Betty, impatient to hear her man sing, sent her niece up to request a song.

“You get me in more trouble,” Patsy replied. But away she went.

“You just wait till you hear him sing,” Betty said again. The next song began.

“That’s not it,” she said.

Then it was, and Lewis held his lips close to the microphone and sang sweetly, “I’d love to wake up in your arms tomorrow, but I’m so afraid of losing you again.” It was about enough to make Betty swoon.

Across the room, a few dancers were shuffling their feet in a corner of the room. Out in front, away from the main stage, small groups of musicians stood about, playing or singing.

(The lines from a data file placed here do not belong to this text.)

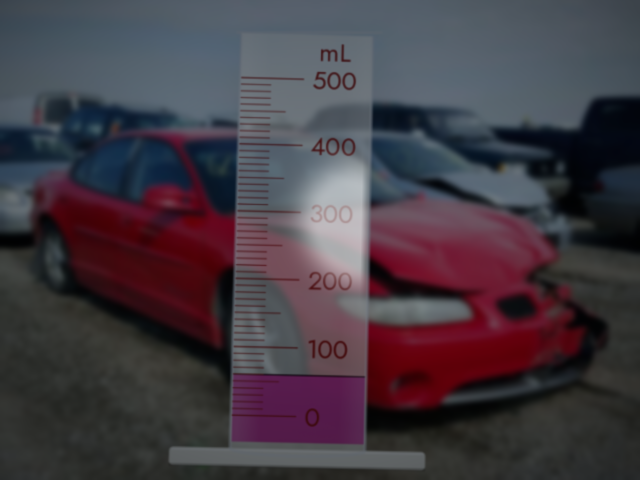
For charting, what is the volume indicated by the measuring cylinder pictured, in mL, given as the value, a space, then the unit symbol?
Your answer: 60 mL
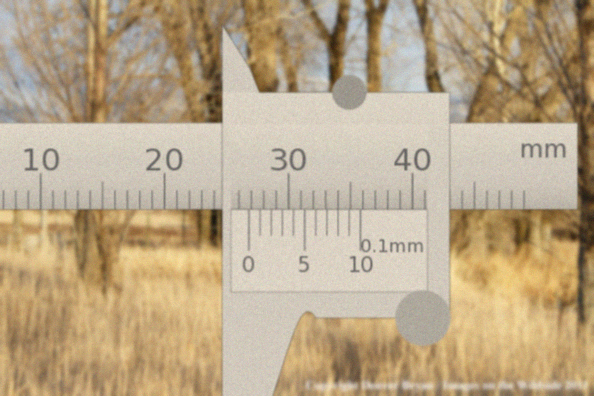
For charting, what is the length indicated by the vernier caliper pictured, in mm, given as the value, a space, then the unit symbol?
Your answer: 26.8 mm
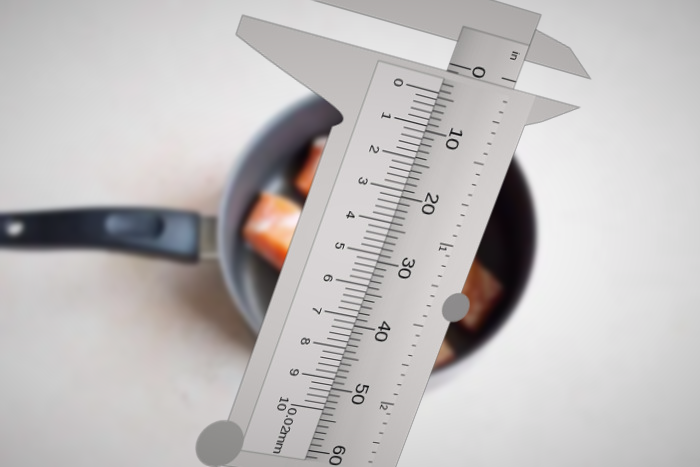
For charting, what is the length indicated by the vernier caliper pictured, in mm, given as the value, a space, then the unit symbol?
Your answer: 4.4 mm
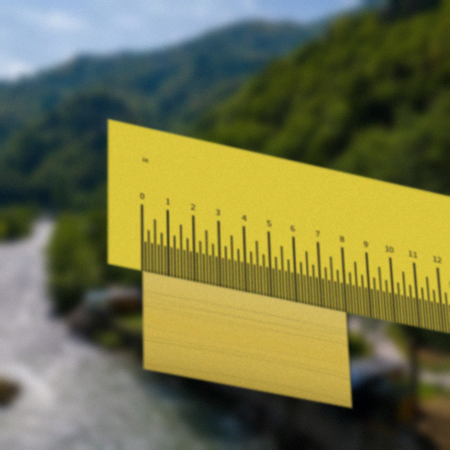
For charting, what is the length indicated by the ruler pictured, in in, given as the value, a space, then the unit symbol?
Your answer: 8 in
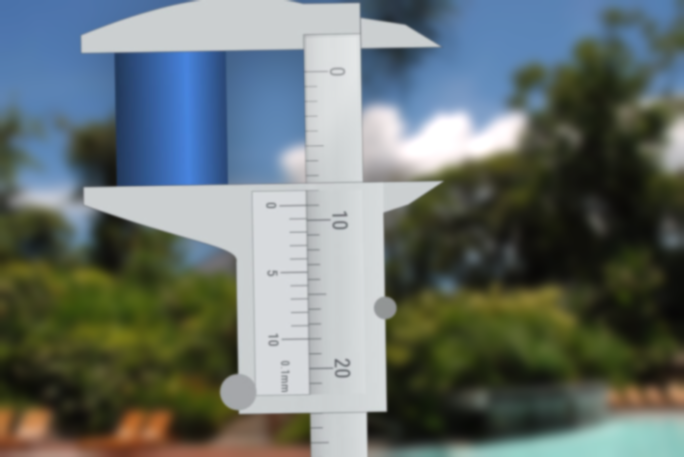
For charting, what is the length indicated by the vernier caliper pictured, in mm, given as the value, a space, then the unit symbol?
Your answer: 9.0 mm
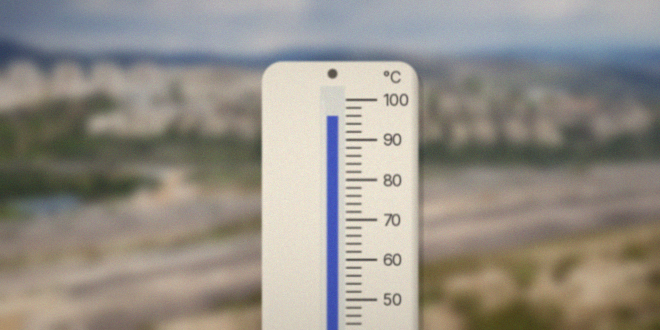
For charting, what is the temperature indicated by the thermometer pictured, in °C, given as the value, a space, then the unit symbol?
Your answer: 96 °C
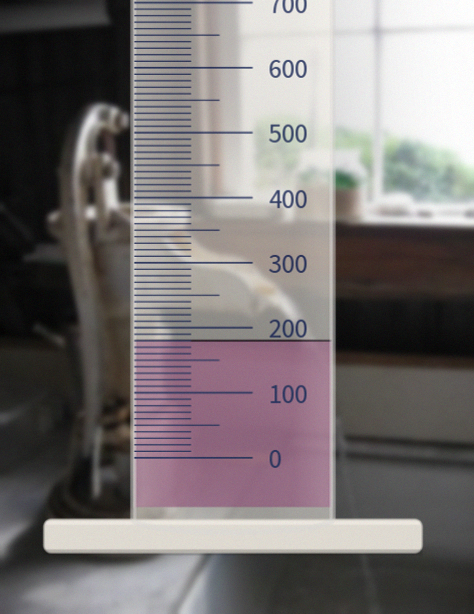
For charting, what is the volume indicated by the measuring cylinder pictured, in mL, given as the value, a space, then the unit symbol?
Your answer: 180 mL
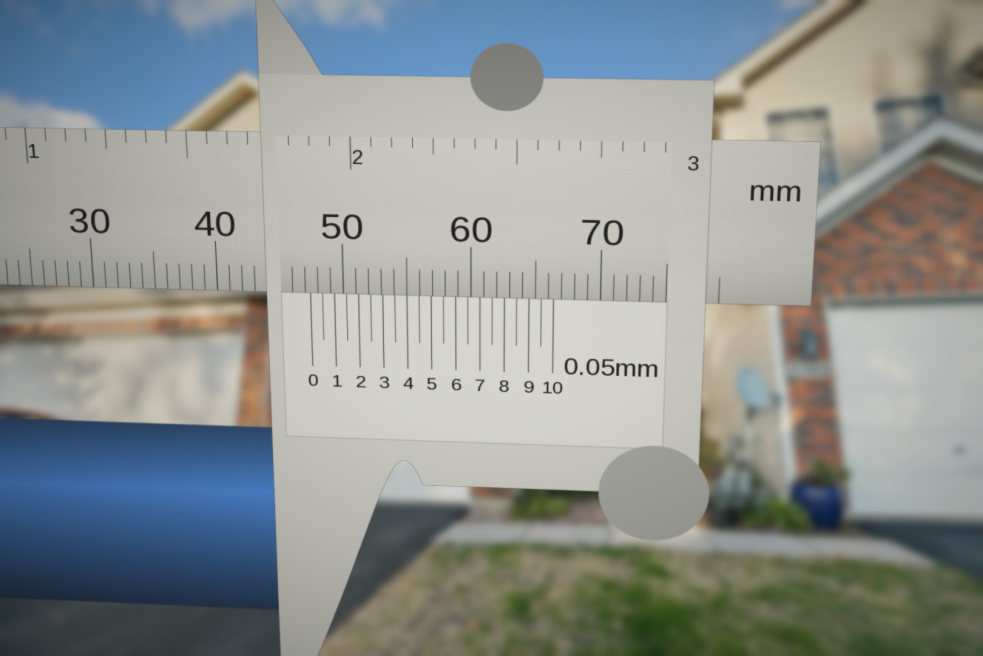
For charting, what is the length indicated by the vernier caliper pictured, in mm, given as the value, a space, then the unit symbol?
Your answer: 47.4 mm
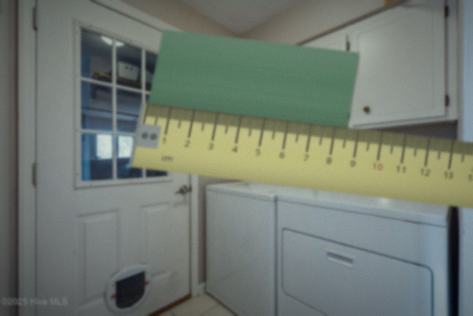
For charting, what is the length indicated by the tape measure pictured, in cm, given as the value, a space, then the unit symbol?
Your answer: 8.5 cm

Eleven-year-old Autumn Boger, in a pink T-shirt and sneakers, was leaning against a chair and belting out an old gospel tune, “Will the Circle Be Unbroken,” to the accompaniment of a couple of guitars. Autumn has loved bluegrass all her life and is already proficient on the guitar, mandolin, fiddle, ukulele, bass fiddle and tub bass, which is just what it sounds like, an overturned tin washtub with a wooden post and a string sticking up from it. Her daddy, Richard Boger, enjoys her music as much as she does and is a musician himself.

He said he always wanted a woman who could sing with him – and he found her in Autumn.

For those who enjoy bluegrass, it’s something akin to true love that might best be described in the love songs of old. It’s a heart-warming affair that makes them smile and brings a fire to their bellies and makes life a bit more fun, a great bit sweeter.

And don’t you know, there’s passion there, too.

“It’s good to have a passion,” Caulder said, “that’s enjoyable, that feeds your spirit and motivates you, that keeps you positive and gives you something to look forward to.”